Tandis que le monde continue de se dépatouiller comme il peut face à ce satané virus, dont la seule évocation nous fait frémir tant il aura asphyxié la planète – que ce soit en termes de vies perdues, de fermetures d’entreprises ou de pertes d’emploi –, les dirigeants du monde, eux, s’apprêtent à partir, dossiers en main, vers l’imminent sommet climatique de Glasgow. Toutefois, leurs dossiers risquent d’être bien vides. Entre le fossé séparant nos intentions de nos actions et la somme d’énergie investie dans le combat contre la Covid, combien auront en effet songé à la seule chose véritablement d’importance, à savoir le changement climatique. Assurément, cet item n’est absolument pas, dans la conjoncture, ne serait-ce que dans le Top 5 de nos principales préoccupations.

D’autant que le monde entier reste persuadé que la solution à l’épineux problème climatique nous sera donnée tôt ou tard par la science. Ce qui est bien entendu une gigantesque erreur. D’abord parce qu’à imaginer que nos éminents chercheurs trouveront un « vaccin » contre les hausses létales de température annoncées, cela ne pourrait se faire dans un délai suffisamment raisonnable que pour nous éviter le pire. Et ensuite parce qu’en l’état, les technologies que l’on met chaque jour au point, tous secteurs confondus, à quelques rares exceptions près, ont plutôt tendance à précipiter la planète vers l’abîme plutôt que de l’en extirper.

C’est un fait : nos appareils électroniques, nos ordinateurs, les « data centers » et autres objets connectés sont gourmands en énergie, laquelle puise sa force essentiellement de nos ressources fossiles. Autant dire que ces technologies polluent plus que de raison. Alors certes, il existe bien des technologies « low cost », mais celles-ci sont encore relativement rares, et n’ont donc qu’une incidence peu significative sur le climat.

Prenons le cas du courrier électronique. Nous pourrions en effet logiquement penser les e-mails écologiques, puisque grâce à eux, nous limitons l’usage du papier. Sauf que dans les faits, un e-mail pèse entre 4 g et 50 g de CO2. À titre de comparaison, un e-mail contenant une photo envoyée à 10 personnes équivaut à ce que consomme une voiture sur une distance de… 500 m. C’est donc, au total, pas moins de 410 millions de tonnes de CO2 qui sont générés par ce seul chemin digital chaque année.

Et il ne s’agit ici bien sûr que d’un exemple, loin d’ailleurs d’être le plus frappant, l’usage du mail devenant en effet de moins en moins fréquent, puisque nous y préférons, depuis de longues années déjà, les réseaux sociaux, plus énergivores encore, cela va sans dire. Et que dire encore des films et séries que nous dévorons à longueur de temps ? Eh bien que ce flux de données génère encore plus de dioxyde de carbone évidemment, en atteste une récente étude qui révèle qu’ensemble, nos écrans (téléphones, téléviseurs, ordinateurs, etc.), ainsi que leur contenu, génèrent plus de gaz à effet de serre que… l’aviation civile. Soit 3,9% des émissions polluantes mondiales pour le premier contre « seulement » 2,5% pour le second.

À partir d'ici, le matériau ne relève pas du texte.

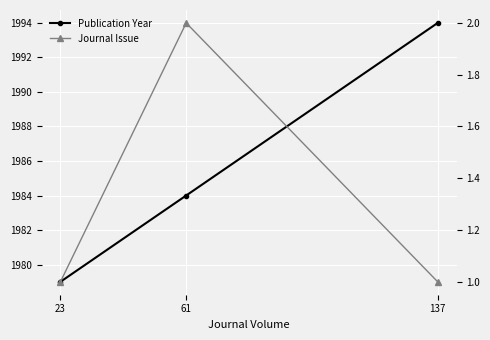

Where does the Publication Year series first go above 1984?

137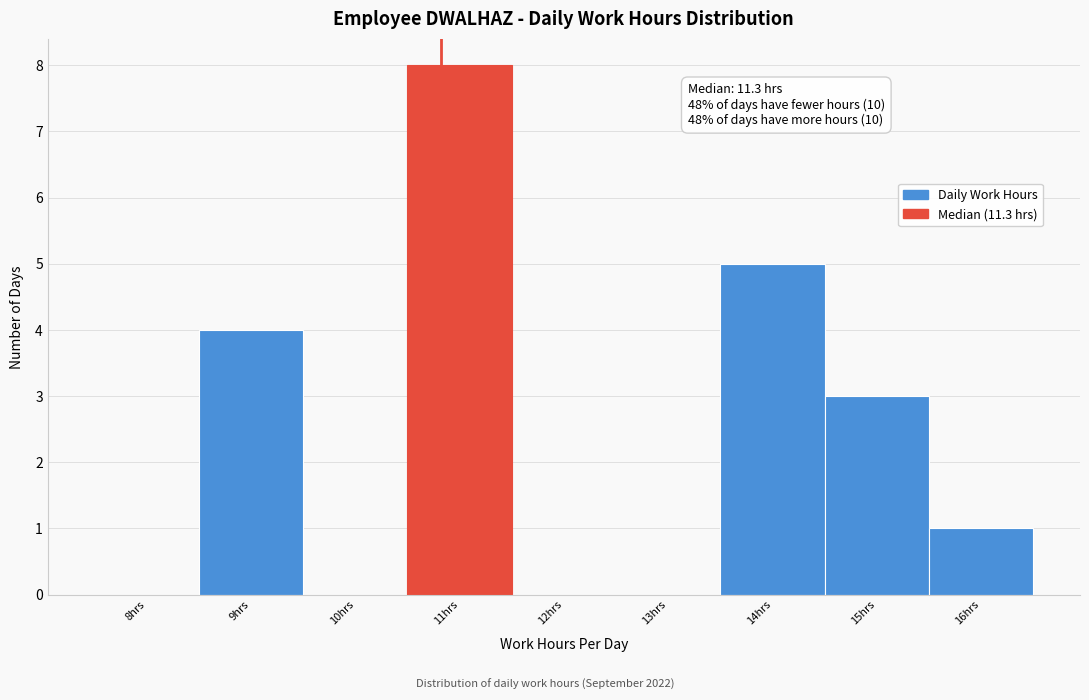

Reading right to left, list all the values displayed in this chart.

16hrs=1	15hrs=3	14hrs=5	13hrs=0	12hrs=0	11hrs=8	10hrs=0	9hrs=4	8hrs=0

Alors aujourd’hui, tandis que l’on s’attend à une généralisation mondiale de la 5G, l’on peut facilement imaginer que le pire est à venir. Certes, la 5G promet d’être moins gourmande que la 4G. Mais c’est oublier que l’humain, se voyant ainsi offrir un plus grand flux de données, risque rapidement d’abuser de cette nouvelle technologie. Ce qui, au final, rendra la 5G bien plus polluante encore que le réseau existant. Mais bon, tant que la promesse de profiter davantage de notre abonnement Netflix peut être tenue, pourquoi s’en émouvoir davantage, non ?

À cela, nous pourrions ajouter le fait que nos outils hi-tech sont de moins en moins résilients, avec des durées de vie trop souvent encore inscrites dans leur « patrimoine électronique ». Tout comme nous changeons de téléphone tous les deux ans en moyenne, contre plus du double d’années lors de l’apparition des premiers mobiles, tout est fait, aujourd’hui, pour que nous consommions davantage. Certes, nous ne faisons que suivre la loi du marché. Mais attention : à force de jouer avec le réchauffement, les moutons que nous sommes risquent très rapidement de finir en méchouis.